---- Records provided

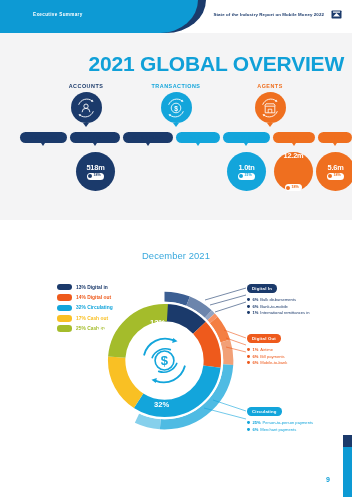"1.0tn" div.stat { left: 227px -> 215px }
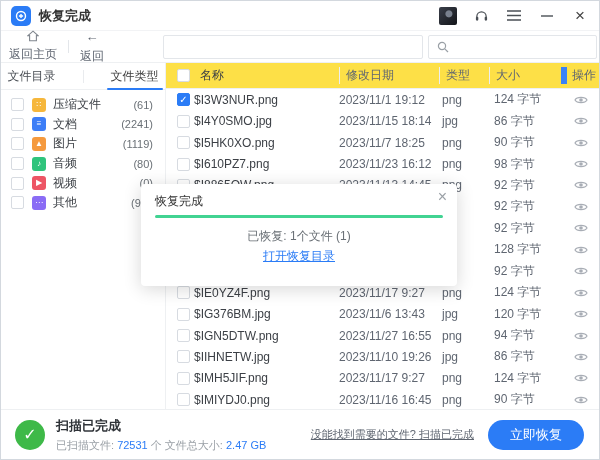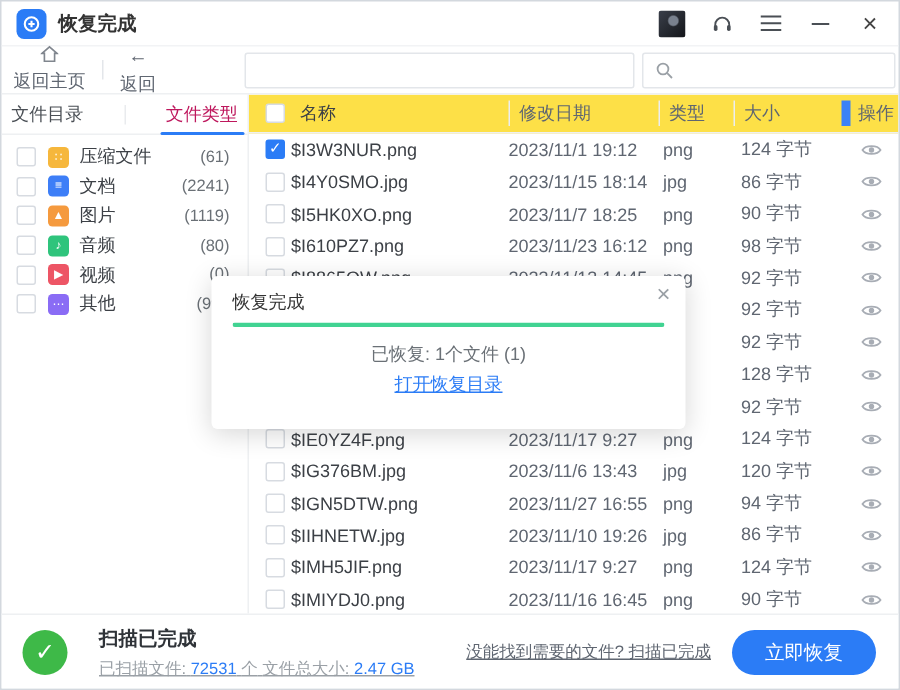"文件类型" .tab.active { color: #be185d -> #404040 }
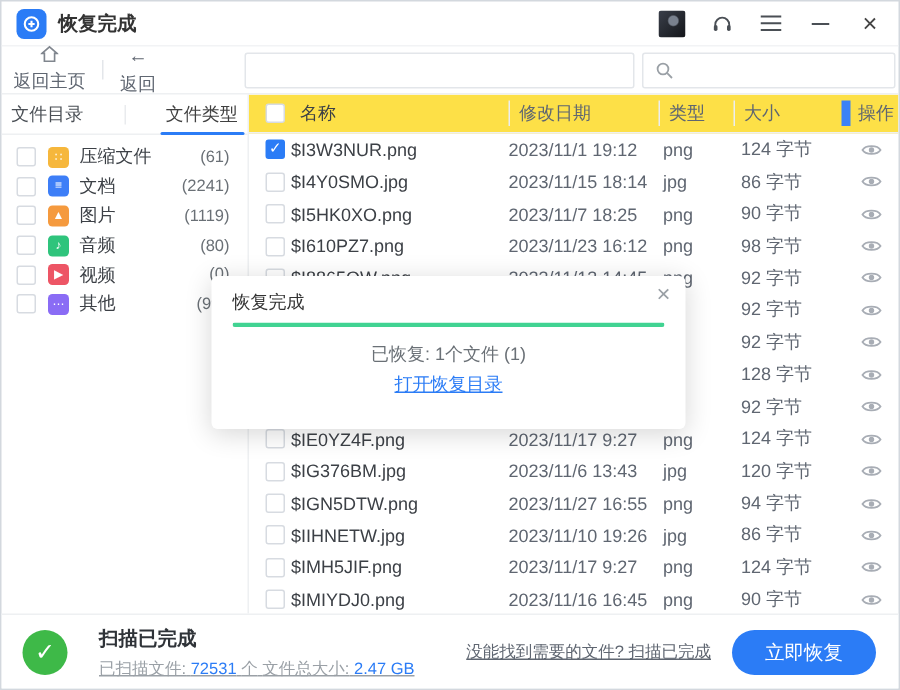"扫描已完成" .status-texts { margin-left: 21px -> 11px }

--------
---- Records provided

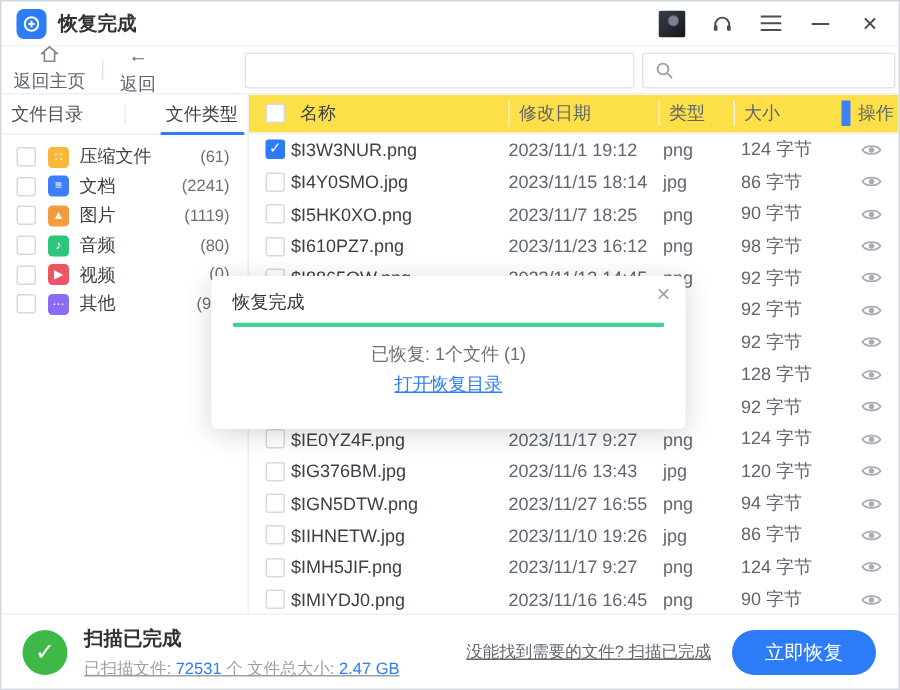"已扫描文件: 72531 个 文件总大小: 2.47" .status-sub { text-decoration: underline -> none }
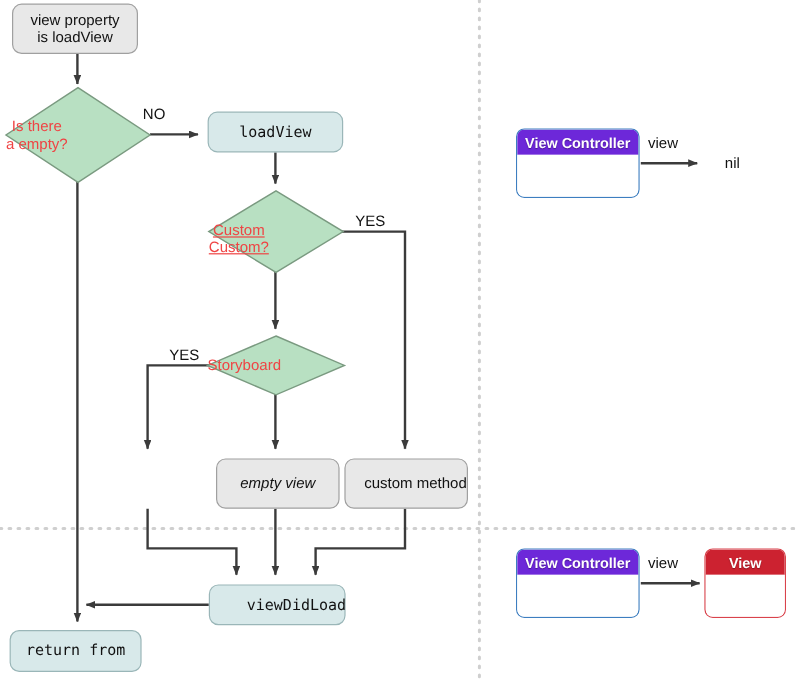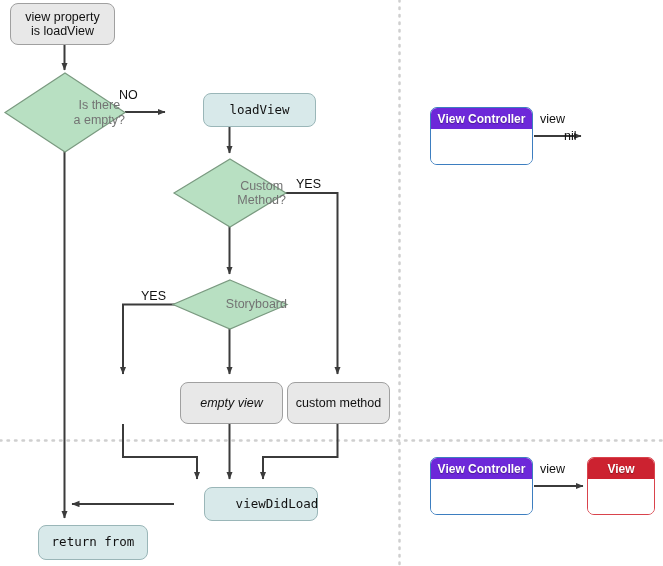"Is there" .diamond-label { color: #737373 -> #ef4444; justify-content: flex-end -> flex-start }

--------
---- Records provided

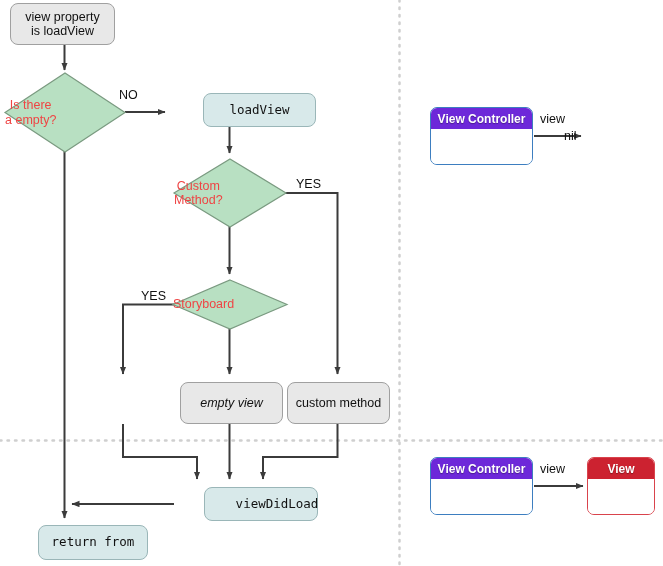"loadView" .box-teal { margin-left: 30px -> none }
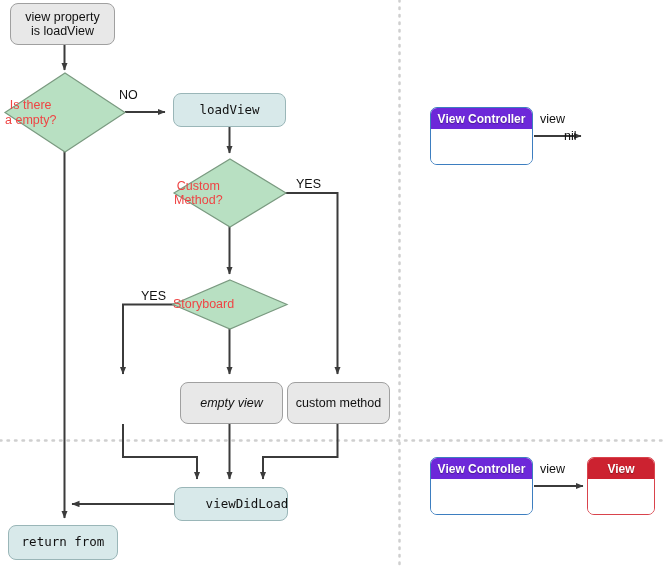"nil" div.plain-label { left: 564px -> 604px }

--------

Goal of the exercise: Starting at the line above with "left: 227px ->", output every line exactly up to and including the line with "margin-left: 21px ->", but none of the pictures.

Response below:
"1.0tn" div.stat { left: 227px -> 215px }
"文件类型" .tab.active { color: #be185d -> #404040 }
"扫描已完成" .status-texts { margin-left: 21px -> 11px }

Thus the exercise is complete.